• [PASSAGE TO READ]
** Start **
Driven along by third-grade homework (or some worksheet that actually taught nothing but could have but was merely sent home as means of proving there was busy work to intrude on a kid’s kicking back time….but I digress.) that I was helping out with last night, I’ve learned that a wedge is actually a variation on the simple machines. Now, depending on who is putting forth the research, there are either four or six simple machines - I’m going with the four: inclined plane, pulley, wheel and axle, and a lever. I’m pretty strict in my simple machine upbringing; call me a machine conservative, so I agree that the screw and wedge are merely variations on the inclined plane. In fact, a knife is a variation on an inclined plane and since the inclined plane is a simple machine, and a knife is a variation (two or more simple machines put together), then a knife is by induction (deduction?) a machine, right? Or a tool? Or what? Christ. That’s just the beginning, there’s so much more. If a machine (or simple machine) is any device that transmits or modifies energy, and the mechanical advantage of a simple machine is the ratio between the force it exerts on the load and the input force applied, is a hammer or screwdriver a machine or a tool, or both? What you’re probably saying to yourself at this point is this; “If a tool or device is a piece of equipment which typically provides a mechanical advantage in accomplishing a physical task; and if the most basic tools are simples machines (for example, a crowbar being a lever), then obviously they must be machines.” I couldn’t agree more. Actually, I could agree more if my combination of logic and toolery were better and I weren’t such a cooky, door-locking, sports score reading, crossword puzzling doing, kind of man. You can’t have it all.

THAT is what the homework could have involved…some good old fashion learning and thinking. Instead it was a stupid Highlights® cartoon page of crap that had kids drawing pictures of things without any thought whatsoever about what it means or how it all works. If you must know, I think elementary school homework, at nearly every level, is shite. Sorry.
** End **
• [WHAT THE EXERCISE ASKS]
Decide whether each statement agrees with the passage on simple machines, answering yes or no and quoting the words of the passage that settle it: (a) The writer goes with a count of four simple machines. (b) The writer treats the screw as a simple machine in its own right. (c) The homework was a cartoon page. The entries after this passage have no part in this exercise.

Records from a dataset
** Start **
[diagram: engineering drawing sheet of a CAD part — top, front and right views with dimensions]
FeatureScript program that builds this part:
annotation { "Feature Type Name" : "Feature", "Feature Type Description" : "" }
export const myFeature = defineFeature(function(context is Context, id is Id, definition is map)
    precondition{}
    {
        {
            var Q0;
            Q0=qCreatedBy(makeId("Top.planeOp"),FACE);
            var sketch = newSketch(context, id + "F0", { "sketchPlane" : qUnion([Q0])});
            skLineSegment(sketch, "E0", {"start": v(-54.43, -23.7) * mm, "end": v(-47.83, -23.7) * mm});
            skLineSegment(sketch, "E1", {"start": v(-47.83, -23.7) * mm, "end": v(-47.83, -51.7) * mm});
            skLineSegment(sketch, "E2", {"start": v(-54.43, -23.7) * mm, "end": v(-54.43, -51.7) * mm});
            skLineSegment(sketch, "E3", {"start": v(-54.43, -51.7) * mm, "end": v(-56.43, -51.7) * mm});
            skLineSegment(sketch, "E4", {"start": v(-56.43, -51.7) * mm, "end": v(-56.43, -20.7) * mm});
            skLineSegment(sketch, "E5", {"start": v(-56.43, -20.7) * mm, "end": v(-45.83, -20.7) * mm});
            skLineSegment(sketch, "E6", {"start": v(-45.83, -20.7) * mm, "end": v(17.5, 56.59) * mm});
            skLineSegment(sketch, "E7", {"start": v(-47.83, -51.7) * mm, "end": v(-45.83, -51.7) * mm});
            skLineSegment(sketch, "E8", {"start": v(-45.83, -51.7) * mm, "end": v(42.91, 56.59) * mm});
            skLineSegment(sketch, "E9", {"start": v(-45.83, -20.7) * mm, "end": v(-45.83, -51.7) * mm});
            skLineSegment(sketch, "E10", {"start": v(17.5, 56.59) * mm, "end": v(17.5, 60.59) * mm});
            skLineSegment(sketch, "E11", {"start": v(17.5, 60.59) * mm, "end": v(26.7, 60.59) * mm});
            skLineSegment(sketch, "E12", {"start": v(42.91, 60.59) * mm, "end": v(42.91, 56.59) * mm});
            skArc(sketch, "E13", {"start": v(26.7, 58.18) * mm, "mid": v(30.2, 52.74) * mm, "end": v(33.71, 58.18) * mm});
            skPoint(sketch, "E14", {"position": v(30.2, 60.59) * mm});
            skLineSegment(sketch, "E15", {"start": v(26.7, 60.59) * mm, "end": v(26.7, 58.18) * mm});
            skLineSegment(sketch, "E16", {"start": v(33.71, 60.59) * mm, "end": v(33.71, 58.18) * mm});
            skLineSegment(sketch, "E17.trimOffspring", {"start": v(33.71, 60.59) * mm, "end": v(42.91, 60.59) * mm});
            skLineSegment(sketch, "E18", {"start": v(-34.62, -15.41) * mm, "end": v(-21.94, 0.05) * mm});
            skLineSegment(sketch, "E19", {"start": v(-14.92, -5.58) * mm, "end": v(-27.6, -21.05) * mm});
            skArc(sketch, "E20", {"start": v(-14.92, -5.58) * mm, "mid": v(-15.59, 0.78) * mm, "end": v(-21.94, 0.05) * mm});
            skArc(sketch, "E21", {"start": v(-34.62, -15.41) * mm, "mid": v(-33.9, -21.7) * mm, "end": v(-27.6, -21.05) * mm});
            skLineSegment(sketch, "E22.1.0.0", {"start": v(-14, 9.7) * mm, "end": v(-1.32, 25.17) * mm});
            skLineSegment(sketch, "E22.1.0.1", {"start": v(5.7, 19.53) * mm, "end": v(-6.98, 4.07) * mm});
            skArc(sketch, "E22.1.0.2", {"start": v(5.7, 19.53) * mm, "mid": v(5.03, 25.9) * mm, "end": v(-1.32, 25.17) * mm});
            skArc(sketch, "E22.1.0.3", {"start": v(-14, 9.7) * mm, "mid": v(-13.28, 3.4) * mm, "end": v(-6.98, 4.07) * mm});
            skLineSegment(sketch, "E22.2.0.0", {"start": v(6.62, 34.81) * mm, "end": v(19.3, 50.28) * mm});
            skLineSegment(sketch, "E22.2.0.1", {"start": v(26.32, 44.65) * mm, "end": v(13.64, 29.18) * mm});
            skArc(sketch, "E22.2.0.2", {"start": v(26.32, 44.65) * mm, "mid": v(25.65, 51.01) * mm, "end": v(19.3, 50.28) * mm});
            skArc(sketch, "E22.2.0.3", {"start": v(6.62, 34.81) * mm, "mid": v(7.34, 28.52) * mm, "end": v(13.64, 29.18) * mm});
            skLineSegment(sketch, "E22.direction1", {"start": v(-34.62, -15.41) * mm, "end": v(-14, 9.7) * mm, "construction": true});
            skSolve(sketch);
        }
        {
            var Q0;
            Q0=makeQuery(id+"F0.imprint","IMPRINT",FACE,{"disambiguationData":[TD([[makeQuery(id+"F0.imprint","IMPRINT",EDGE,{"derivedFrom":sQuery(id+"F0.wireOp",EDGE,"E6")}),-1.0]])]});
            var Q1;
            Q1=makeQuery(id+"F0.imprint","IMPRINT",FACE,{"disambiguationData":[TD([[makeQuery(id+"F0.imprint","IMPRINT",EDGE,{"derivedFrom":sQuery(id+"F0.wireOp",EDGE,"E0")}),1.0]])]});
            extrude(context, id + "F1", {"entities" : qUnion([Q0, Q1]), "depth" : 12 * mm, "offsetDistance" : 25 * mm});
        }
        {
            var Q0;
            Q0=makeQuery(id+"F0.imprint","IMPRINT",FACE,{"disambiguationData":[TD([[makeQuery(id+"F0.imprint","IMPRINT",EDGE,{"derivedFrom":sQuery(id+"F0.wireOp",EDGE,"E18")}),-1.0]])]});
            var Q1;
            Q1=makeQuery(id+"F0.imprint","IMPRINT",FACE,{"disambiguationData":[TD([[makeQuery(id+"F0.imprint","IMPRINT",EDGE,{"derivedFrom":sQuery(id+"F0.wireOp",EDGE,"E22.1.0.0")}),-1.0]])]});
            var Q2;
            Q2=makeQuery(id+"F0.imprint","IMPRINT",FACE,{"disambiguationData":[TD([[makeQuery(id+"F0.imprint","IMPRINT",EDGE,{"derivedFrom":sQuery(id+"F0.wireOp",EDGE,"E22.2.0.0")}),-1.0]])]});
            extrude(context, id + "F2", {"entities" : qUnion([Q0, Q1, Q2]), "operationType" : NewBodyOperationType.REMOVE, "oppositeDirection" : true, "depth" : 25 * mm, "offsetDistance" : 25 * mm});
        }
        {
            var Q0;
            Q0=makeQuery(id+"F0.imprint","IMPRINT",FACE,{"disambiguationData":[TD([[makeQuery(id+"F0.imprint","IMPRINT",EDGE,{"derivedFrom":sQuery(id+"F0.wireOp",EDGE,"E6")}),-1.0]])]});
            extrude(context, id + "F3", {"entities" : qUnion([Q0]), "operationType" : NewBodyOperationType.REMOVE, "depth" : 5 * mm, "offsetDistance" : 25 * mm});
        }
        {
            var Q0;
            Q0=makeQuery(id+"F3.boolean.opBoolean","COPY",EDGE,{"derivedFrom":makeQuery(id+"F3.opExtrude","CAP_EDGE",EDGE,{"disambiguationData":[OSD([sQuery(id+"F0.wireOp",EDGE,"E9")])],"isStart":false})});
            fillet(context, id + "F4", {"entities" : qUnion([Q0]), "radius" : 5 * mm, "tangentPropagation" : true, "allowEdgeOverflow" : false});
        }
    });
** End **
• [EXERCISE RESPONSE]
(a) Yes: "I’m going with the four: inclined plane, pulley, wheel and axle, and a lever."
(b) No: "I agree that the screw and wedge are merely variations on the inclined plane."
(c) Yes: "Instead it was a stupid Highlights® cartoon page"